In fact, we know of several big-name rainmakers at prestigious firms who have affirmatively eschewed an equity position just to avoid these headaches.

Despite all of this, we well recognize that the myth and allure of equity are deeply entrenched in the psyche and lore of the industry; becoming an equity partner continues to be viewed as the crowning achievement in Law Land.

What do we suggest?

Firms and lawyers should wipe the pixie dust from their eyes.

Let us stipulate, law firm partners are a highly advantaged lot – whether equity or not.  First off, they are very well compensated; the “average” AmLaw equity partner reportedly earns about $1.4 million a year.
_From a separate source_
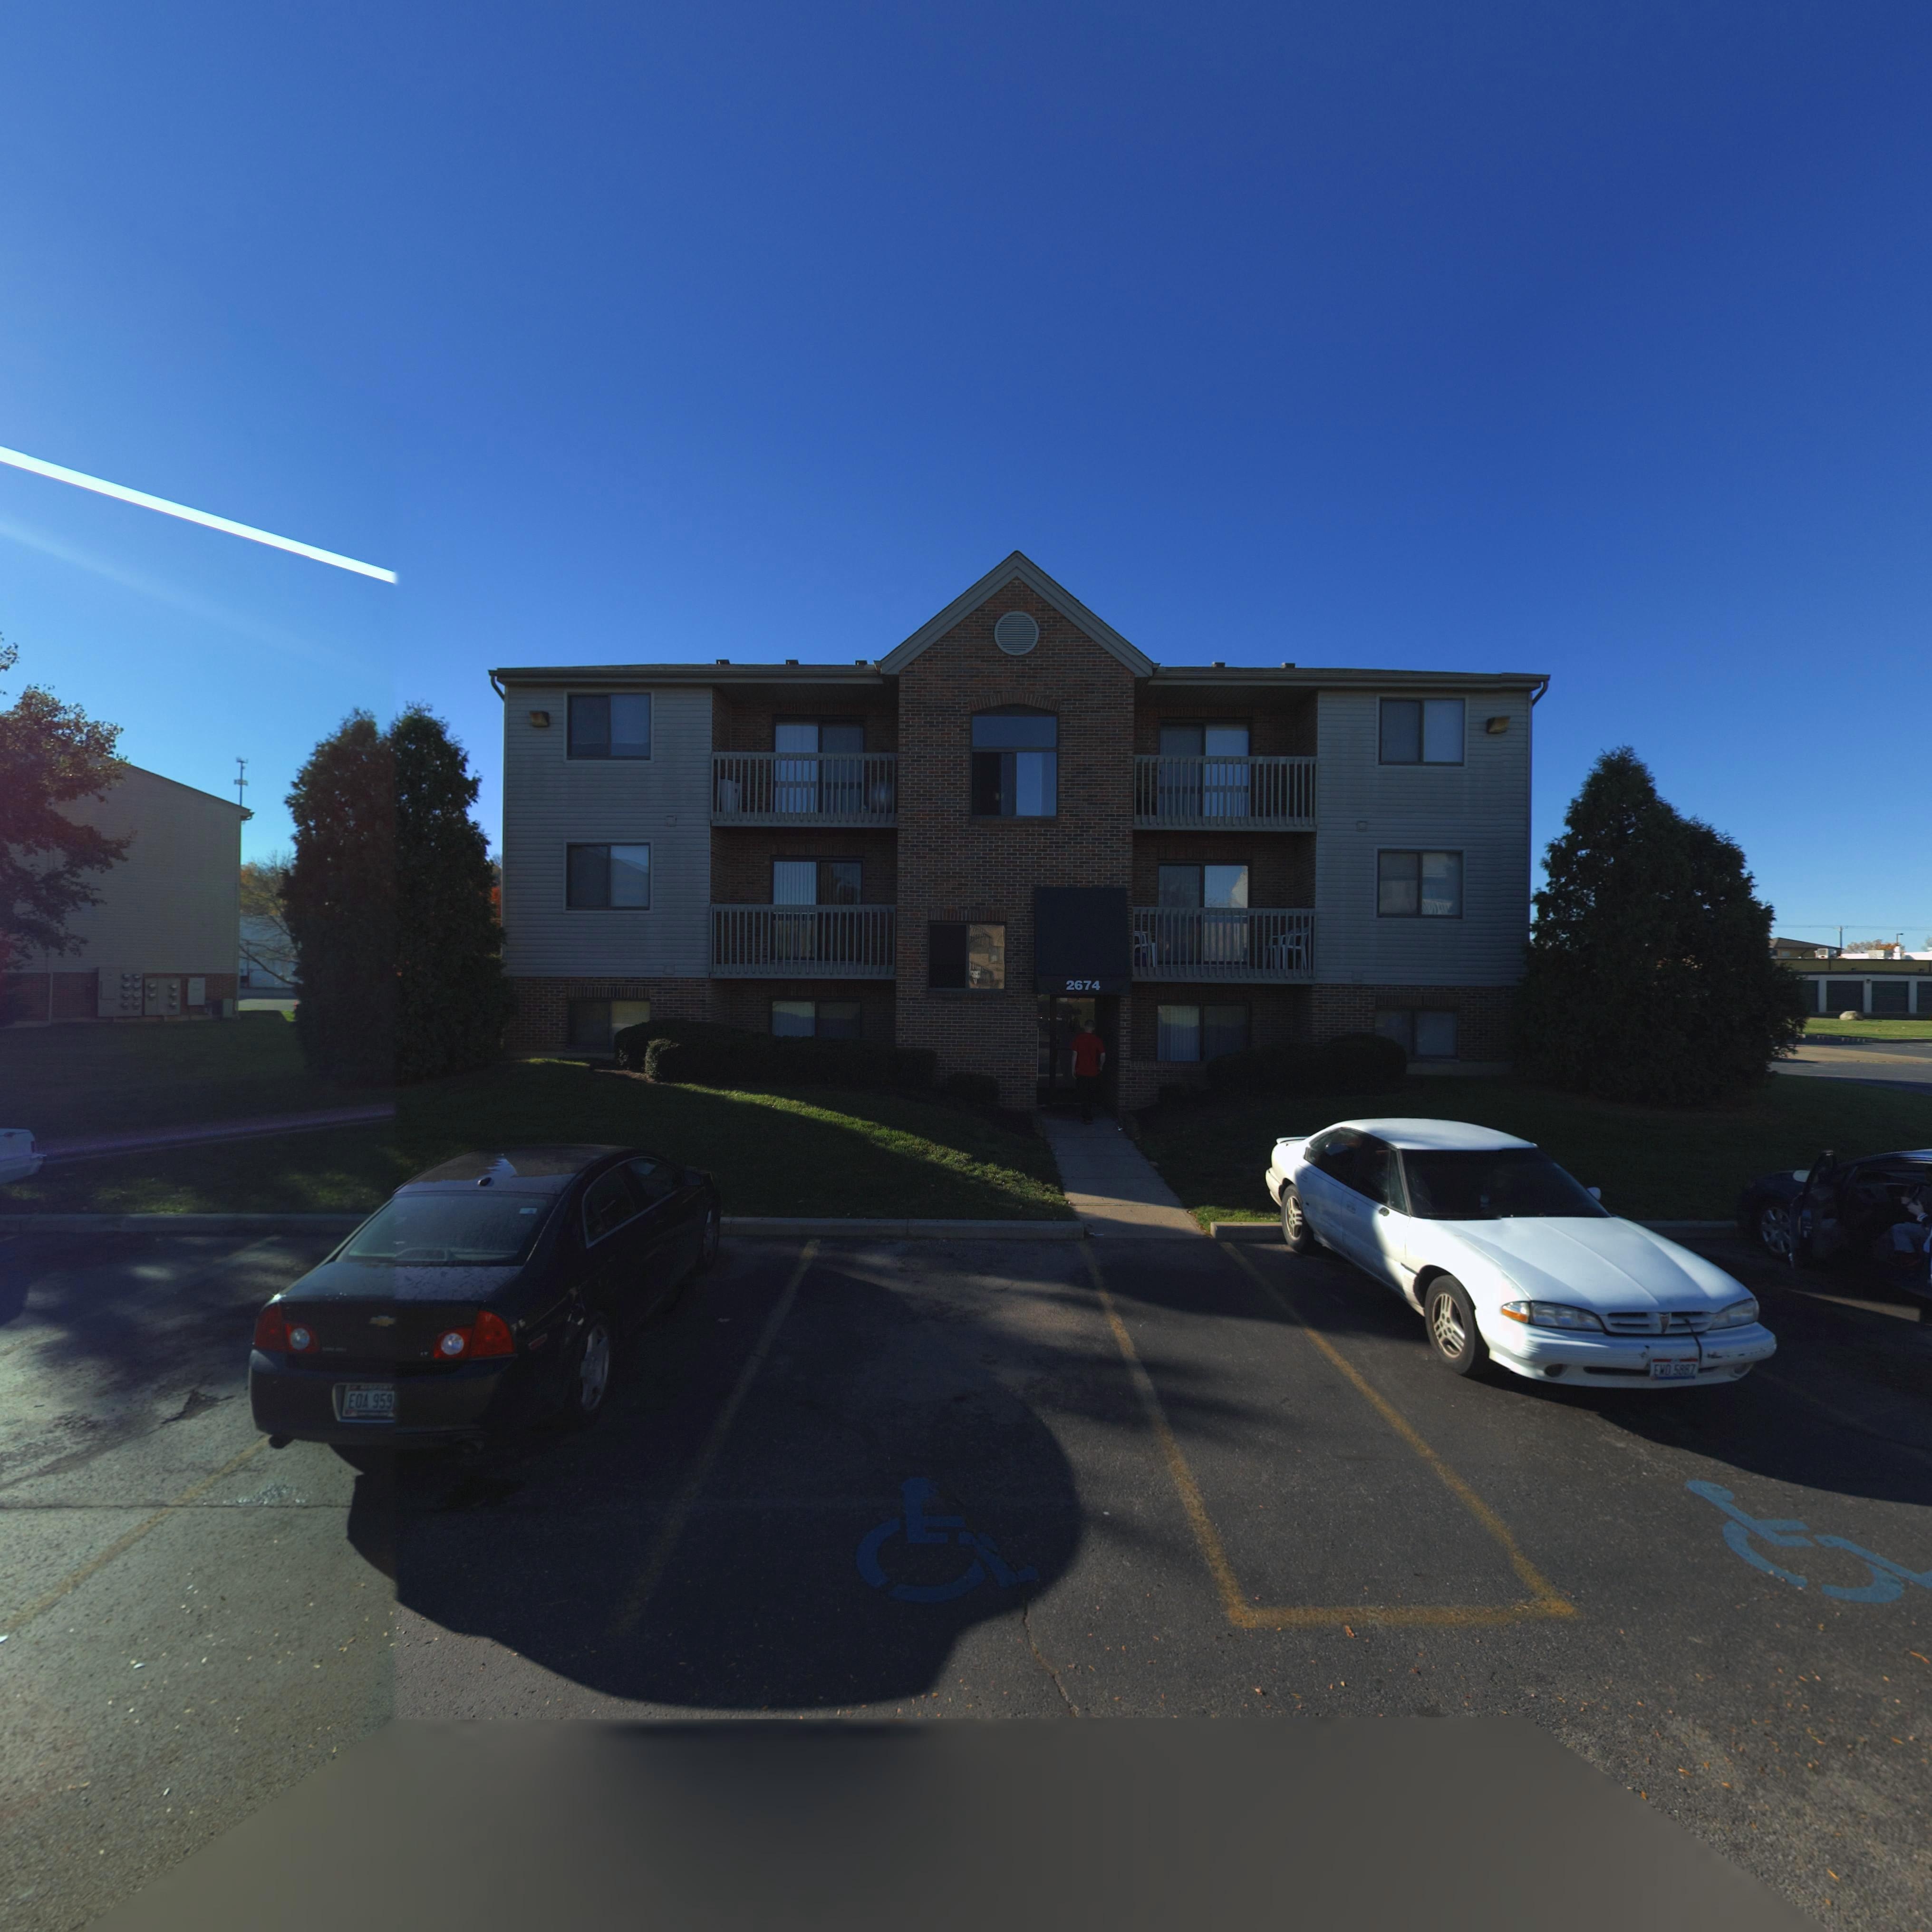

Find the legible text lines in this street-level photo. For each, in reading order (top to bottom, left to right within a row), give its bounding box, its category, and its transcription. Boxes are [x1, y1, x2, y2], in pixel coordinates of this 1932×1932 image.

[1065, 980, 1101, 990] StreetNumber: 2674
And, since compensation is primarily based on financial performance, this would not change without equity status.  Many lawyers operate with a great deal of autonomy in how they run their practice; with much less management involvement (meddling?) than would be the lived experience of senior managers at any corporation.  Moreover, they are often well-respected “pillars” of their communities.

For firms, a non-equity partnership offers clear advantages, especially in terms of decision-making and innovation.

Going forward, firms and individual lawyers will be in a better position to negotiate truly mutually beneficial agreements once all acknowledge reality.

Surely, there are a few more nuances to think through, such as the governance role of partner agreements, which some may choose to overblow.

But, let’s not kid ourselves.


“The worst of all deceptions is self-deception.”